Once in the house, our class switched from drinking to drinking games, beginning with Kings. Tailgate Todd, a Clemson graduate with charming southern hospitality, suggests the game Fishbowl. Every Fishbowl participant writes down two or three words on small pieces of paper. We then divided into two teams, male versus female. One participant from each team tries to act out the words while the remaining team attempts to guess correctly as many words in one minute. The women destroyed us. We settled the score by beating them at Flip Cup, four rounds to one.
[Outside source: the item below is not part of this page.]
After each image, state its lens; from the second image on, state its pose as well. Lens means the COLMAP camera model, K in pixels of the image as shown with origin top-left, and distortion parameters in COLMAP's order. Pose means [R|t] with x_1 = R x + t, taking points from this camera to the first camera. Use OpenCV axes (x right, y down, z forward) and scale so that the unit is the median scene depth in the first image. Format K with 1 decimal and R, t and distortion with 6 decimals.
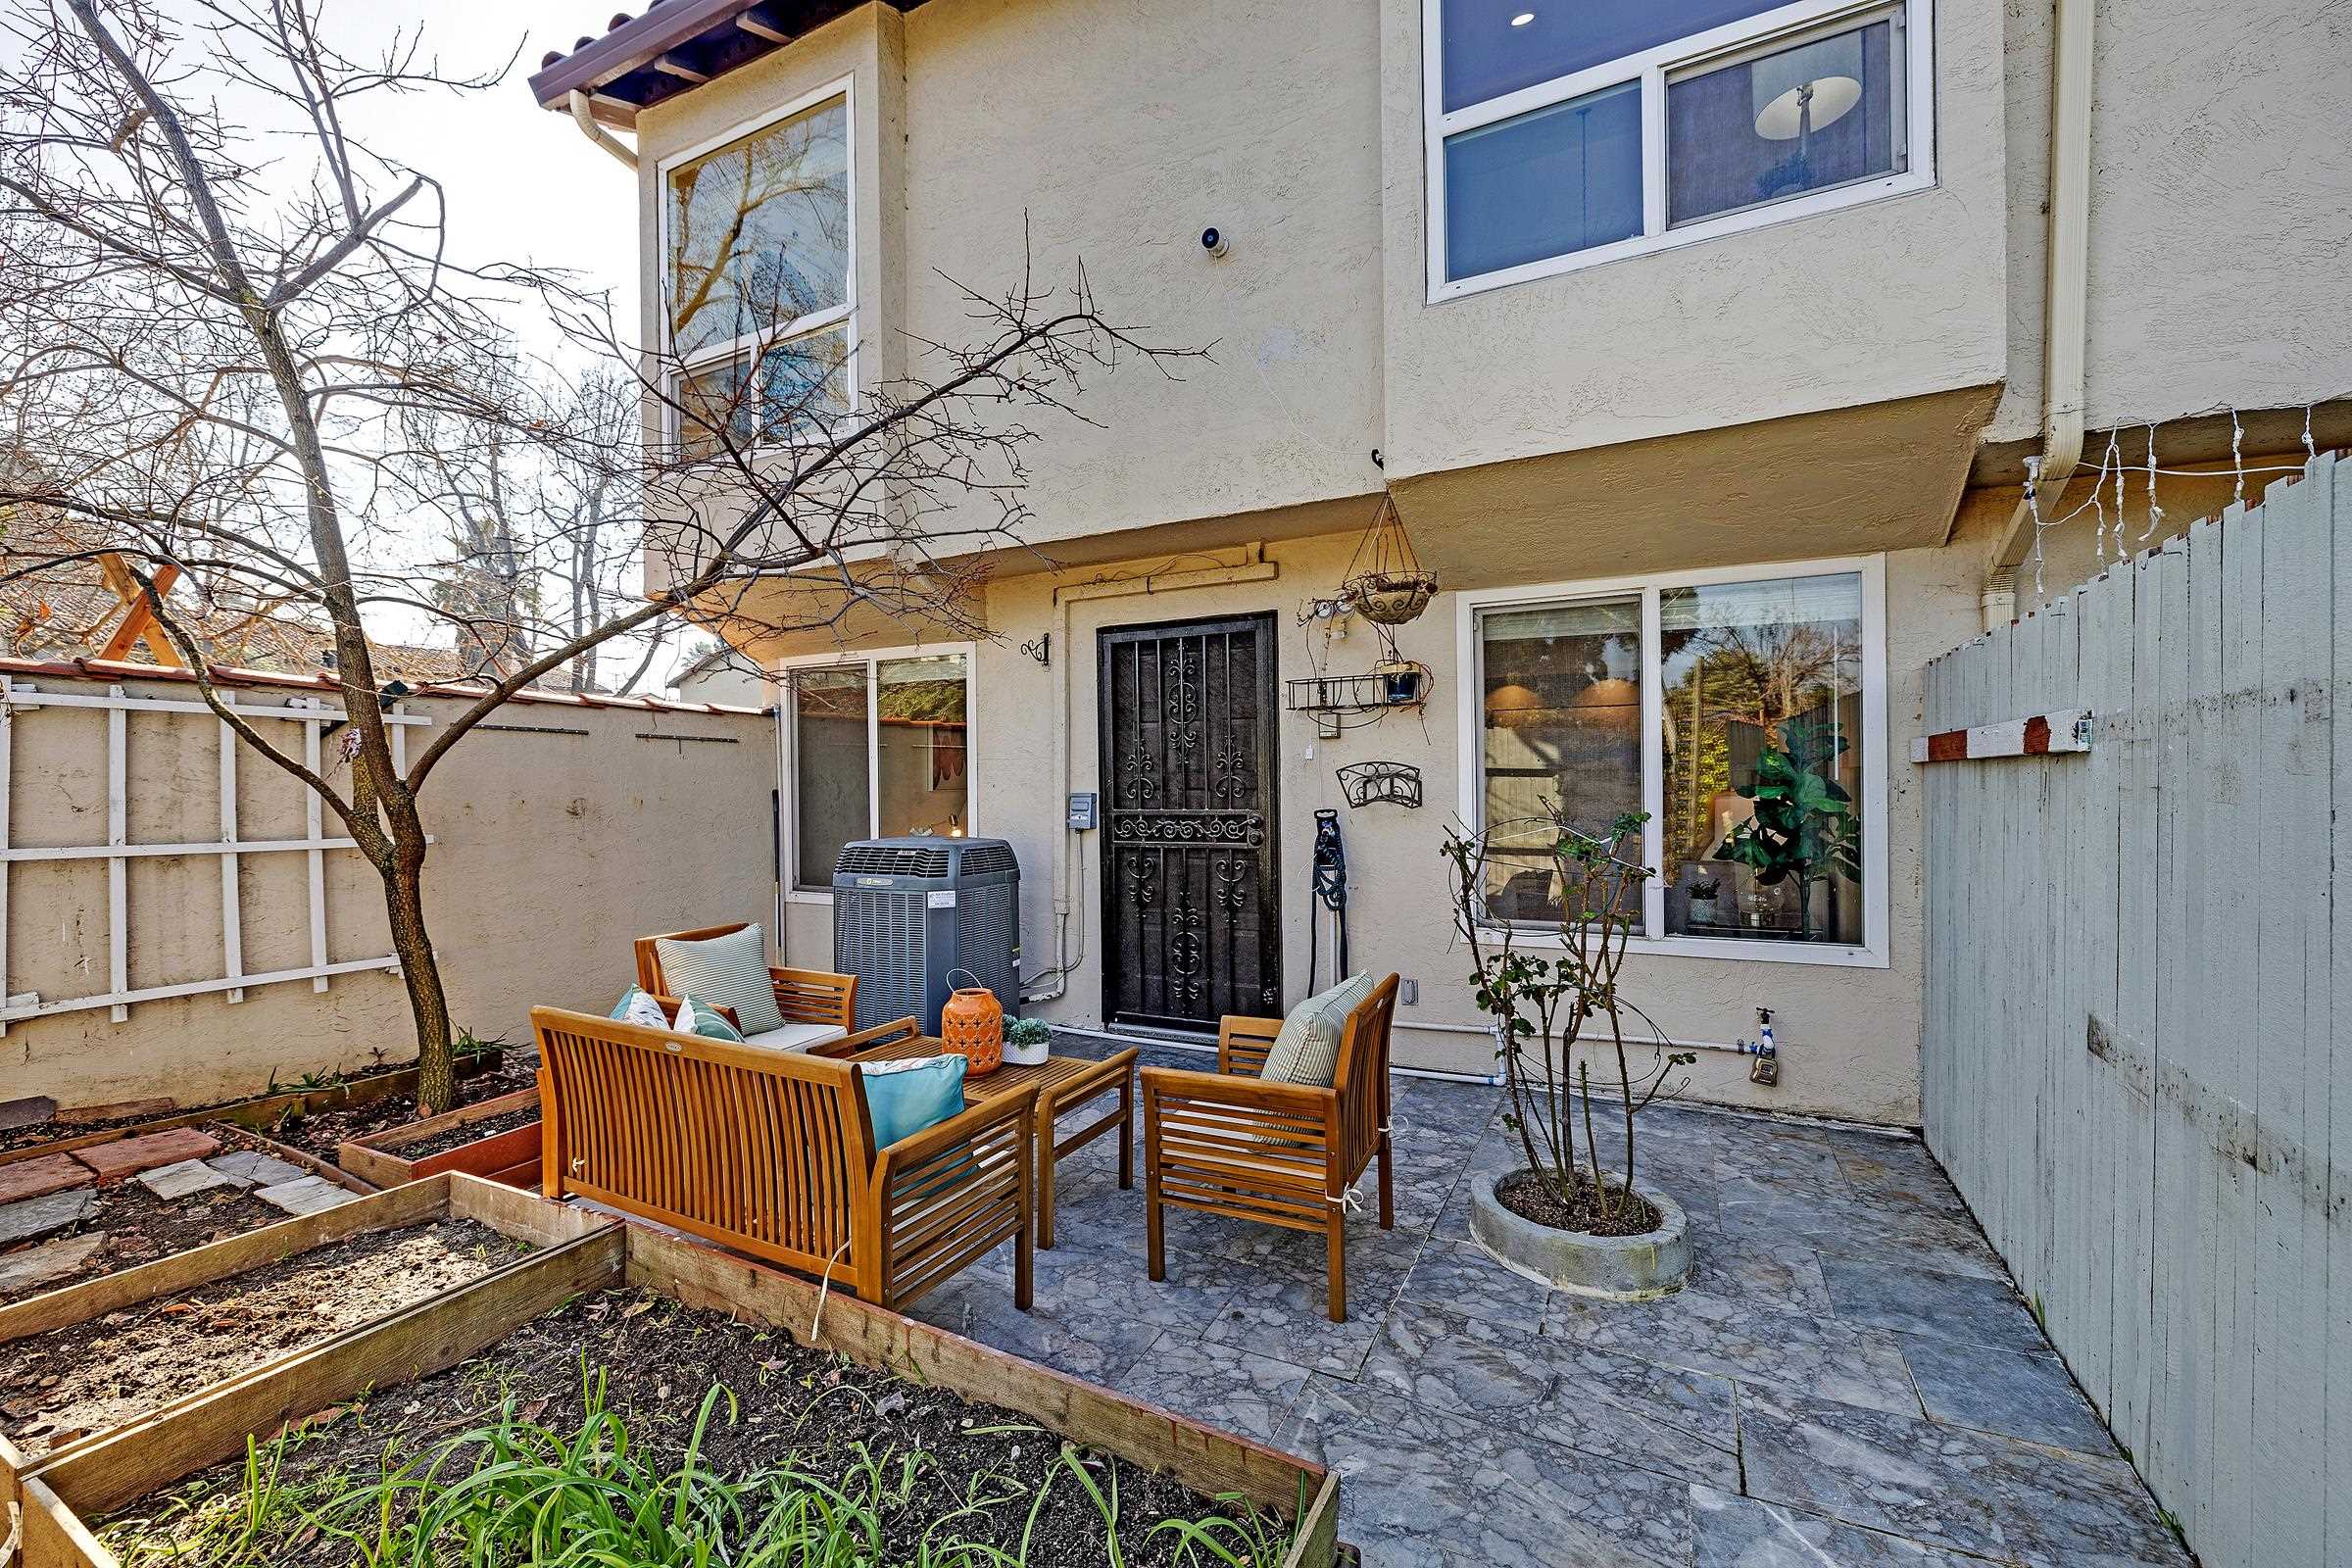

Persevering Pete who has been a teetotaler, due to a history of alcoholism in his family, had his first alcoholic drink, a Tito’s vodka cranberry with seltzer water. Around 1:00 am, students began to slumber off to bed for skiing tomorrow. The limited beds and bedroom floor space was settled according to who signed up and paid first. Jane and I were subjugated to the living room with Anita, her web-developer boyfriend and Nervous Nancy. Anita had brought a Queen size, self-inflating air mattress that took up most of the space. Nervous Nancy was relegated to the couch, while Jane and I inflated our twin air mattresses squeezed between the frigid sliding door and Anita’s mattress. I did not sleep the entire night.
[Editor: I wonder if alcohol consumption and lack of sleep may explain why the U.S. healthcare system is in trouble.]